-- What is asked --
**A.** Answer the following about the AGRICORE excerpt below, one answer per line:
(i) What reporting period does it give?
(ii) Which three qualities does the Common Agricultural Policy aim to ensure in food for the consumer?
(iii) What do the most widely used models compute?
**B.** Return, word for word, the stretch of the AGRICORE excerpt below from "Common Agricultural Policy" through "CAP instruments implementation.".

-- Selection --
+ + + + +
Agent-based support tool for the development of agriculture policies

Periodic Reporting for period 2 - AGRICORE (Agent-based support tool for the development of agriculture policies)

Berichtszeitraum: 2021-03-01 bis 2022-08-31

Common Agricultural Policy is one of the EU's most central policies and aims to ensure that food is high quality, safe, and affordable for the consumer. The design of agricultural policies is a long process involving the assessment of various local and global parameters. Therefore, from early on, agricultural models have been used to describe and interpret key aspects of agricultural policy design, assisting in the CAP instruments implementation.
The most widely used models to date compute the equilibrium between aggregate production and aggregate demand to calculate the impact on farmers' profitability and the price paid by consumers. The problem with these models is that, when aggregating, they do not take into account the heterogeneity of European farms, so that some measures that are shown to be beneficial at the aggregate level in the model may be harmful at the particular level for some types of producers or particular regions.
+ + + + +
-- Dataset entries --
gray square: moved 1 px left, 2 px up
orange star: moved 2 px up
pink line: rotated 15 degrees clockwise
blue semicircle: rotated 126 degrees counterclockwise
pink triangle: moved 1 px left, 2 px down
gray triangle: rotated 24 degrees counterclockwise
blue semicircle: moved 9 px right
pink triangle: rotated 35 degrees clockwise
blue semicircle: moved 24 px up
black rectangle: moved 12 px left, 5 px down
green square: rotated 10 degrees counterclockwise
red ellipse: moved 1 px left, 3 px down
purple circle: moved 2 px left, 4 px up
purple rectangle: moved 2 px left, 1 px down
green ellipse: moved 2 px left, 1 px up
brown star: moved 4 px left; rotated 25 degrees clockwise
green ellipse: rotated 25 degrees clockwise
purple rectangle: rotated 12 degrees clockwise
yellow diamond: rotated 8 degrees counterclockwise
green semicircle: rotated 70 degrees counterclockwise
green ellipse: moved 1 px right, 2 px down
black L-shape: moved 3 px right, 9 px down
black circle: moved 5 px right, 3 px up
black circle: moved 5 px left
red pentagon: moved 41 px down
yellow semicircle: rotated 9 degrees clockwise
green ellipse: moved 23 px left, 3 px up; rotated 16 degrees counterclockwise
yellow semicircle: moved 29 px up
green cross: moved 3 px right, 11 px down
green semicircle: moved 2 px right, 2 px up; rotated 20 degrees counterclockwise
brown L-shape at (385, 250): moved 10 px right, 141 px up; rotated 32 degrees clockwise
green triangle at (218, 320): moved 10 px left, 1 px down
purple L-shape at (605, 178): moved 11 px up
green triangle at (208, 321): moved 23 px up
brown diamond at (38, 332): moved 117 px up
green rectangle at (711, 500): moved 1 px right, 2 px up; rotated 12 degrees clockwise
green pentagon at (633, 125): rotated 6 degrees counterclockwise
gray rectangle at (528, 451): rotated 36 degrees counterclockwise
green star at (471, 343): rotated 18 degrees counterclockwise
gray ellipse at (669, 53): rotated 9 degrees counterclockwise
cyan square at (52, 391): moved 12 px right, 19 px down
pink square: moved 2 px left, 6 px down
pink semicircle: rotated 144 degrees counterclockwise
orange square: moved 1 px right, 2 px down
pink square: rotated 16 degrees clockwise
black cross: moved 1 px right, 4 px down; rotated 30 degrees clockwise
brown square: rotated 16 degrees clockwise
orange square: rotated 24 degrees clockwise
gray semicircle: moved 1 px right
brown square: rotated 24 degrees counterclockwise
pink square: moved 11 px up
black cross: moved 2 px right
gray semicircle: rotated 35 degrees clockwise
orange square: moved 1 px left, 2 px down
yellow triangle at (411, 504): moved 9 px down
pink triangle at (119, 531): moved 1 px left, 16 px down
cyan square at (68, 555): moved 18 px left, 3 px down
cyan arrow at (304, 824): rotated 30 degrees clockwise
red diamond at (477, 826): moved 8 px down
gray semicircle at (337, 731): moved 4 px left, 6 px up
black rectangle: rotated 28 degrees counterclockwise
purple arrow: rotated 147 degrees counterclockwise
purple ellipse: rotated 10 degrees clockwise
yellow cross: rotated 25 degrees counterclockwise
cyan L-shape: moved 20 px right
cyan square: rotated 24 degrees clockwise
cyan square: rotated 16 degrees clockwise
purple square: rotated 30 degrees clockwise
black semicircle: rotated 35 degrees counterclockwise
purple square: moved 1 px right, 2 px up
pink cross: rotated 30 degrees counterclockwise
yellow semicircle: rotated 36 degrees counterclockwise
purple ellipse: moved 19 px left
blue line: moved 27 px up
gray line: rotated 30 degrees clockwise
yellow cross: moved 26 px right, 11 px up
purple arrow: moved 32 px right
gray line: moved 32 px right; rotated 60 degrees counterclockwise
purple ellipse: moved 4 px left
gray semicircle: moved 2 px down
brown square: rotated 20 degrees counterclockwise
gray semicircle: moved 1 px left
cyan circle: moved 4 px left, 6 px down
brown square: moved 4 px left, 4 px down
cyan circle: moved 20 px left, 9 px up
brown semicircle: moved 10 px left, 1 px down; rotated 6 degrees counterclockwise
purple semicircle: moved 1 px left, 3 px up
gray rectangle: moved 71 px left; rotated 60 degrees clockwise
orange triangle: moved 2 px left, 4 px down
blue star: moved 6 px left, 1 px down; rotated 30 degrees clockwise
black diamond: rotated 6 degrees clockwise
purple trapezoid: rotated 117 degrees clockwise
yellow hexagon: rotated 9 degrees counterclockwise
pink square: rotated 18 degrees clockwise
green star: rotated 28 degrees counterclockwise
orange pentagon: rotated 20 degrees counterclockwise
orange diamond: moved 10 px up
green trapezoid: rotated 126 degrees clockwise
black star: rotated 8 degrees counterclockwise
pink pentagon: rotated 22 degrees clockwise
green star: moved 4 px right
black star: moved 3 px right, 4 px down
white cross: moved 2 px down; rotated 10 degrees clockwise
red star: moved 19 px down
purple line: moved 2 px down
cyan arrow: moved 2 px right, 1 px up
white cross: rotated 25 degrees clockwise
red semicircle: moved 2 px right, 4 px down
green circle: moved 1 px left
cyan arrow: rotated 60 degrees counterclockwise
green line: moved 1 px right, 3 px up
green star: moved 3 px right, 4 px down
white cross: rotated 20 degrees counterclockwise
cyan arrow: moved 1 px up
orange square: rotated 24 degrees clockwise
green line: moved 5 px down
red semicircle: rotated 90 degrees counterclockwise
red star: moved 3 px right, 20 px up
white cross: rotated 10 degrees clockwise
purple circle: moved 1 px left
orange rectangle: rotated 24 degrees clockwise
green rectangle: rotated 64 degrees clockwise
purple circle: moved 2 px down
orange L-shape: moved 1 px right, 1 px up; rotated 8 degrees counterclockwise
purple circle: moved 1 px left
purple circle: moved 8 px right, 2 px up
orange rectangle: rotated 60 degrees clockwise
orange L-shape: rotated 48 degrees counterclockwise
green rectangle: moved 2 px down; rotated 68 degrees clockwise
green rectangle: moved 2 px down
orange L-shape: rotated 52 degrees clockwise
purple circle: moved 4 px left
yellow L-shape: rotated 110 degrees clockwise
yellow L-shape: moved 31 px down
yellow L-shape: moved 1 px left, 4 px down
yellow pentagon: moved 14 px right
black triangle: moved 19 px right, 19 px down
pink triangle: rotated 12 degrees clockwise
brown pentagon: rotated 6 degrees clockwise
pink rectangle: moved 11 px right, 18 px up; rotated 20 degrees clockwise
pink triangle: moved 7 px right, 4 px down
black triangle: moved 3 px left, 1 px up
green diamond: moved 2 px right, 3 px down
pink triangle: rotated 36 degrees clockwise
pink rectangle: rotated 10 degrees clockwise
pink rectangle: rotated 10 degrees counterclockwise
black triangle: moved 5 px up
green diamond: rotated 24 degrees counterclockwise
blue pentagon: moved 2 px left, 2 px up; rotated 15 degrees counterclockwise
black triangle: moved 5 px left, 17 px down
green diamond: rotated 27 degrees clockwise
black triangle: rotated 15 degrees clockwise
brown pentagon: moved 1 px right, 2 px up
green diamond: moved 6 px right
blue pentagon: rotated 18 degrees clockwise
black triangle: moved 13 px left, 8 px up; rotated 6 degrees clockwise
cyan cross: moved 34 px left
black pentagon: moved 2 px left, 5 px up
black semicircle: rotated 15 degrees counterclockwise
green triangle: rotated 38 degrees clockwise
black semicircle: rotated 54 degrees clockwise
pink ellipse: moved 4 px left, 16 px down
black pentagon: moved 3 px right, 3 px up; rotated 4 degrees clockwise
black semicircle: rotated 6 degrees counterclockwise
+ + + + +
-- Full answers --
**A.**
(i) 2021-03-01 to 2022-08-31
(ii) High quality, safe, and affordable
(iii) The equilibrium between aggregate production and aggregate demand

**B.**
Common Agricultural Policy is one of the EU's most central policies and aims to ensure that food is high quality, safe, and affordable for the consumer. The design of agricultural policies is a long process involving the assessment of various local and global parameters. Therefore, from early on, agricultural models have been used to describe and interpret key aspects of agricultural policy design, assisting in the CAP instruments implementation.